■ **WHAT TO WORK ON**
The answer must be every line from the entries below that includes "date".

(Beginning of DATASET ENTRIES)

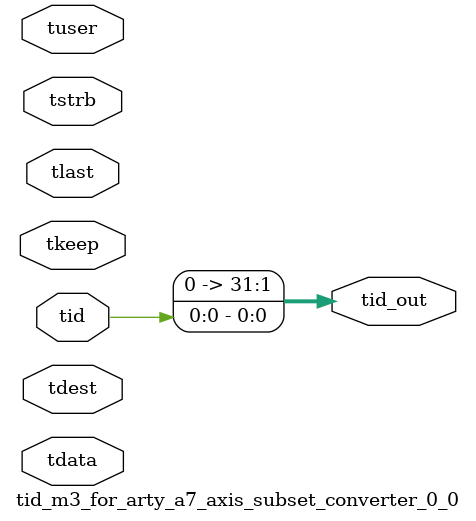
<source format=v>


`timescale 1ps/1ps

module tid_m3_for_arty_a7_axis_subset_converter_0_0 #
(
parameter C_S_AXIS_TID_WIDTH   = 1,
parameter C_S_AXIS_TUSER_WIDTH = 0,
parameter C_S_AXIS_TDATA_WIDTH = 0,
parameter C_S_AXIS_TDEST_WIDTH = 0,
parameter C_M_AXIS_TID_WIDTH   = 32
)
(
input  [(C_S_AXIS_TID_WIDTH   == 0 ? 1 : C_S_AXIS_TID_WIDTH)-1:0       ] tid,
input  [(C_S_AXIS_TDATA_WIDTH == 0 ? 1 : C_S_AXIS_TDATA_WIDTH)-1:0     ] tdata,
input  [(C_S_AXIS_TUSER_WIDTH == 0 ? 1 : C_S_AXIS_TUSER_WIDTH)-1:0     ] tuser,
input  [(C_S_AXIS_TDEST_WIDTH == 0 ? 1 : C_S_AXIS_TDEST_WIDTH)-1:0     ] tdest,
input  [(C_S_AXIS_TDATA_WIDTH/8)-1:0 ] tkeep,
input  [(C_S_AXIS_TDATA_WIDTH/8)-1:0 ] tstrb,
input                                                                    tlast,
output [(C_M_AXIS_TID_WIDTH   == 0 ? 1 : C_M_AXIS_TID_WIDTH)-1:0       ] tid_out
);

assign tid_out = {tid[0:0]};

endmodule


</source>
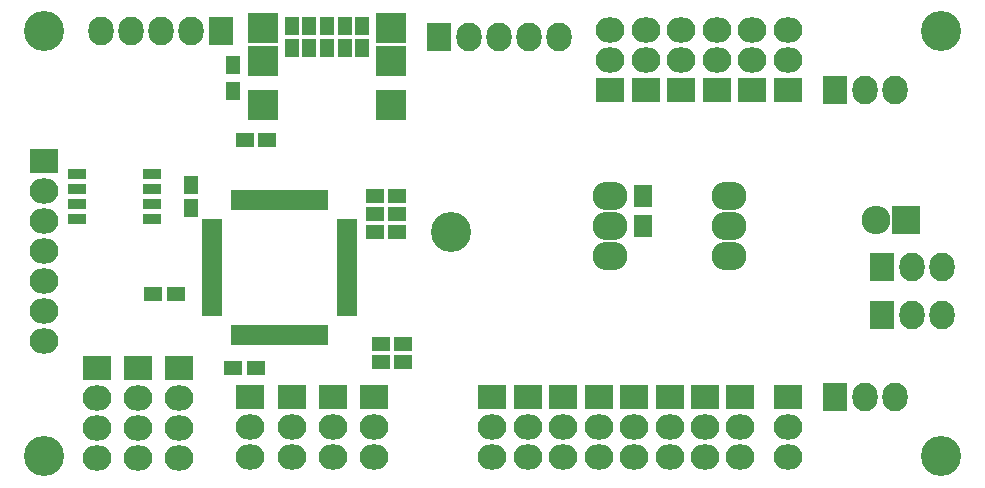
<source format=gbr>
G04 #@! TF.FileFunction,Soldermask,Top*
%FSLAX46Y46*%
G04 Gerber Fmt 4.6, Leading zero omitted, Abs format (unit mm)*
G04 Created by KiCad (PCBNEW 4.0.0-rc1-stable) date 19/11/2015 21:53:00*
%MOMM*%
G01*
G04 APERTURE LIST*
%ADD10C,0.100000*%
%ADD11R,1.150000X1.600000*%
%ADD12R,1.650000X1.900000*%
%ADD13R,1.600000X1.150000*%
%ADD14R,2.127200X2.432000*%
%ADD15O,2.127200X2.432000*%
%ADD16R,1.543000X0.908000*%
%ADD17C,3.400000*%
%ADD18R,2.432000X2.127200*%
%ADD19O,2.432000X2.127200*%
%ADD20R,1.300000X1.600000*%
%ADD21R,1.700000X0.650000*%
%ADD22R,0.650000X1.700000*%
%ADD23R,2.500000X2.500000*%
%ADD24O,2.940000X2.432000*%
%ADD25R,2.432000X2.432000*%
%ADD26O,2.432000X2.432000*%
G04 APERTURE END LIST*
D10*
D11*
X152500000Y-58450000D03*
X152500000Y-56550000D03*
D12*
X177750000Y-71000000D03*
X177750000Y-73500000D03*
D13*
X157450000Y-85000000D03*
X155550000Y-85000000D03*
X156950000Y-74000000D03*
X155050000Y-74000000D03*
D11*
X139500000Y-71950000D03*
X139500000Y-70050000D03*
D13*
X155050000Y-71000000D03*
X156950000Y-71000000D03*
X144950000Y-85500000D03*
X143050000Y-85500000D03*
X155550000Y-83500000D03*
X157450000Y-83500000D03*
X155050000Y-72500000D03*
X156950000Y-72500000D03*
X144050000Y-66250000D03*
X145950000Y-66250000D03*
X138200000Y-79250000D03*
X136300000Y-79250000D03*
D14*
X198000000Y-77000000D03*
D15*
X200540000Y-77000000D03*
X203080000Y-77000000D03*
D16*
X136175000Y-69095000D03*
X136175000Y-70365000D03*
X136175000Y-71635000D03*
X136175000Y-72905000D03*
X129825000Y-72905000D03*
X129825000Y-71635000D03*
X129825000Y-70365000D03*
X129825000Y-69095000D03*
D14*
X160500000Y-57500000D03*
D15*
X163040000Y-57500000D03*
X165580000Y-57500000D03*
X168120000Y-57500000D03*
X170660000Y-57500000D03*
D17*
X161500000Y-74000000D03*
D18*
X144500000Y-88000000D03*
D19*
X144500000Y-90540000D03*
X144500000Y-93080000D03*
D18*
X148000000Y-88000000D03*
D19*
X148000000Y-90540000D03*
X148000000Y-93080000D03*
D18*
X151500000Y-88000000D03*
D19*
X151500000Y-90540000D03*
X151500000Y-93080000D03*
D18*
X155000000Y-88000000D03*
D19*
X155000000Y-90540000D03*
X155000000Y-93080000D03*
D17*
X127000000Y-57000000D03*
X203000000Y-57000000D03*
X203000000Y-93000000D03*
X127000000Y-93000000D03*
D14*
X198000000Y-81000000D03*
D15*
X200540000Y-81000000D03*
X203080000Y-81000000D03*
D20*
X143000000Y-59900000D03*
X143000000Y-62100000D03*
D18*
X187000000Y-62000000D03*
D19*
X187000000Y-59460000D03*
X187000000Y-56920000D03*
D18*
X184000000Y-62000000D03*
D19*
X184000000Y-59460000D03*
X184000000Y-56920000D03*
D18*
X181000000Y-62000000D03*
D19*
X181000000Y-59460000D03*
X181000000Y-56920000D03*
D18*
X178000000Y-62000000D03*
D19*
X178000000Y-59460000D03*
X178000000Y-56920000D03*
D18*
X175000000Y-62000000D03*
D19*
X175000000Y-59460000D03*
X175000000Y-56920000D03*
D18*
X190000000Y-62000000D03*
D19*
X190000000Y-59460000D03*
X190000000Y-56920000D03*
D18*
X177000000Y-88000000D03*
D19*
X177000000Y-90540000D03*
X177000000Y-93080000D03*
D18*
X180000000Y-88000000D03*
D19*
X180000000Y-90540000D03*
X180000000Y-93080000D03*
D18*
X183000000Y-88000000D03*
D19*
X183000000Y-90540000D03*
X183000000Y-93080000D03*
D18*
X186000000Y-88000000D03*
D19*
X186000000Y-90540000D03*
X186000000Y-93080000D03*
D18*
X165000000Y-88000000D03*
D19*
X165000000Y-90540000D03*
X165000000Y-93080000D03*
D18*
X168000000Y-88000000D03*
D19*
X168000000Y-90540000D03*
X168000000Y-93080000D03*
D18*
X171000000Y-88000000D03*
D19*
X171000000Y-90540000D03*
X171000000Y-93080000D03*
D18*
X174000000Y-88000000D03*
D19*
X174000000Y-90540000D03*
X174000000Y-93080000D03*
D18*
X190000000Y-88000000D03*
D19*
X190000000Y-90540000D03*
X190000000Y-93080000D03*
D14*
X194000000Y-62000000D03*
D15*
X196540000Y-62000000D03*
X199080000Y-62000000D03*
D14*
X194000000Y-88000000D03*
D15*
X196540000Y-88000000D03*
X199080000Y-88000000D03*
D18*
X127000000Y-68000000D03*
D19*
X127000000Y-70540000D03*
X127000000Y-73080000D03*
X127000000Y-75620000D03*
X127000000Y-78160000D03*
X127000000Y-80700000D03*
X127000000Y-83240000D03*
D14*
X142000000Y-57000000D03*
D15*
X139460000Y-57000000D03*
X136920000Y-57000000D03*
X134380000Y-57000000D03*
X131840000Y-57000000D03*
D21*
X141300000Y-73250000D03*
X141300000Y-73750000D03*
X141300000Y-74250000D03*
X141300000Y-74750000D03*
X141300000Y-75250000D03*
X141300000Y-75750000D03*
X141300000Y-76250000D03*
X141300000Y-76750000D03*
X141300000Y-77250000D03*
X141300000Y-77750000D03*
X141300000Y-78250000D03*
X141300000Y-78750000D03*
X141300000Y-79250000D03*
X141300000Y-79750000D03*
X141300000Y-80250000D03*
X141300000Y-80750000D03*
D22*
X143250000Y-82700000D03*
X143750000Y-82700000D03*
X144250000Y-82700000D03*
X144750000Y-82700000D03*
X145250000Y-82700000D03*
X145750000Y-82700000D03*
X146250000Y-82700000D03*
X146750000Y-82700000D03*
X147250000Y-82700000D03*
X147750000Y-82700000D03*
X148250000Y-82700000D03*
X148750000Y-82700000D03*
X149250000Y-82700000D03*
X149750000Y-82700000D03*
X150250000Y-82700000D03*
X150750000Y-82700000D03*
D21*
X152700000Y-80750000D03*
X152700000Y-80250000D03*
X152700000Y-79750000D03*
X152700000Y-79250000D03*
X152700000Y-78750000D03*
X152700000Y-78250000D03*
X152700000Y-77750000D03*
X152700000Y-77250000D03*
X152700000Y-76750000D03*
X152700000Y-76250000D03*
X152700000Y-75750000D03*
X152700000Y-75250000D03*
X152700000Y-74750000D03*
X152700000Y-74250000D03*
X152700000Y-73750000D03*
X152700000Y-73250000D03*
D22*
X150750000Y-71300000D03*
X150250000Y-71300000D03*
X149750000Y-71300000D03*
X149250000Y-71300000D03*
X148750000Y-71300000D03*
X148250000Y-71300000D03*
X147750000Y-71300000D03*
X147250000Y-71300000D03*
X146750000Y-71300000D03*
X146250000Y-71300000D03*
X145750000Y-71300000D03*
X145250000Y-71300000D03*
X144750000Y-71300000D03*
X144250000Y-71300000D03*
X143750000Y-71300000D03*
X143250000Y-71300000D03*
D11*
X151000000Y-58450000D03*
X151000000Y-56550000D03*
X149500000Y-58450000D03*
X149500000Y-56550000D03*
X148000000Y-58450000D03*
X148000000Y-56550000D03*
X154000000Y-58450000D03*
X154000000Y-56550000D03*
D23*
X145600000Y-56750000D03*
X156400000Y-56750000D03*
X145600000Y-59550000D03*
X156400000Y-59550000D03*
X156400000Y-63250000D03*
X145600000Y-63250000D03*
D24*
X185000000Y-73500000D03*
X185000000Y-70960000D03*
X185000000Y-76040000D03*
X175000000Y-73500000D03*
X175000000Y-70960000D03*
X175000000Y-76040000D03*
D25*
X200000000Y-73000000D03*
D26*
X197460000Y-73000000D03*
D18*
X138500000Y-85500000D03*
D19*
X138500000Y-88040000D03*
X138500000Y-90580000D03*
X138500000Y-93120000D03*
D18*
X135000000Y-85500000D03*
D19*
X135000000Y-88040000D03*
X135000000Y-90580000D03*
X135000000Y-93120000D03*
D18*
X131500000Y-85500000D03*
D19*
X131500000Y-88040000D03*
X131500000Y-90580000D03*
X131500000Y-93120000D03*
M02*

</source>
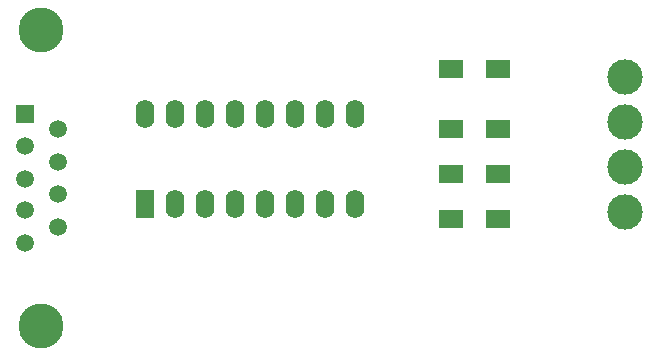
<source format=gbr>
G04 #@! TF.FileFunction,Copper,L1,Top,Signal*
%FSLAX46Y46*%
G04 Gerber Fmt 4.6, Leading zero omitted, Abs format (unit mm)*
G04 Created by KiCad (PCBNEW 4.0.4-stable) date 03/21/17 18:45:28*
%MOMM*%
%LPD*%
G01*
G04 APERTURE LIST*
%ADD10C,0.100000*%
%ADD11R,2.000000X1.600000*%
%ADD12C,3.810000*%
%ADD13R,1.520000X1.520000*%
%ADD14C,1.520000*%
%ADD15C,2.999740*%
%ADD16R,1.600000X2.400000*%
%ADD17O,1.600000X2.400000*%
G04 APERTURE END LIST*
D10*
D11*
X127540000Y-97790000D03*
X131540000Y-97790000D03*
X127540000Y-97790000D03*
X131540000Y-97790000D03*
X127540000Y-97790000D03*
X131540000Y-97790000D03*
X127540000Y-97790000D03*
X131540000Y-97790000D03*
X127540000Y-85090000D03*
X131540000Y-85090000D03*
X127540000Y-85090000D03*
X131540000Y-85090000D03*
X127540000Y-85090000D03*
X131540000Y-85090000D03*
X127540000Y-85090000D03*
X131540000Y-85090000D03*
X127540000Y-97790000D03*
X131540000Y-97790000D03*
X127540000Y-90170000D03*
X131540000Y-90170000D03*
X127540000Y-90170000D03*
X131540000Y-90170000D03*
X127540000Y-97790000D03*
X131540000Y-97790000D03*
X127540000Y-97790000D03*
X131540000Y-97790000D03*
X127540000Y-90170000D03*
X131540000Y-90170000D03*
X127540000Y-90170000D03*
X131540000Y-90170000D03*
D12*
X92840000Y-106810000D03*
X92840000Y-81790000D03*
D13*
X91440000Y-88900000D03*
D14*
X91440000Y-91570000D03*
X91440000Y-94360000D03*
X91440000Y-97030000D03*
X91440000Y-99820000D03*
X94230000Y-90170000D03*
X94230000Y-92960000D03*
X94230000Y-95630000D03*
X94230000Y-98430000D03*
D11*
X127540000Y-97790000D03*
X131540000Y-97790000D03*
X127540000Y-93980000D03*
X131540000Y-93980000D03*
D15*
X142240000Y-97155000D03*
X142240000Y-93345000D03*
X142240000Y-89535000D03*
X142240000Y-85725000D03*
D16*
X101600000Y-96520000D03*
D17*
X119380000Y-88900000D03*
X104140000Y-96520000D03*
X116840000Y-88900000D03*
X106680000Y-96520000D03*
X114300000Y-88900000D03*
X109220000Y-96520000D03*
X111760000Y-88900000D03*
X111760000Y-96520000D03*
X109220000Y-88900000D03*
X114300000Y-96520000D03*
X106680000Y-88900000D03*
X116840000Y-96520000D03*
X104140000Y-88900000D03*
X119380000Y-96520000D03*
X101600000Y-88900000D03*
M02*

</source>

(End of DATASET ENTRIES)

■ **YOUR SOLUTION**
G04 Created by KiCad (PCBNEW 4.0.0-rc1-stable) date 19/11/2015 21:53:00*
G04 Created by KiCad (PCBNEW 4.0.4-stable) date 03/21/17 18:45:28*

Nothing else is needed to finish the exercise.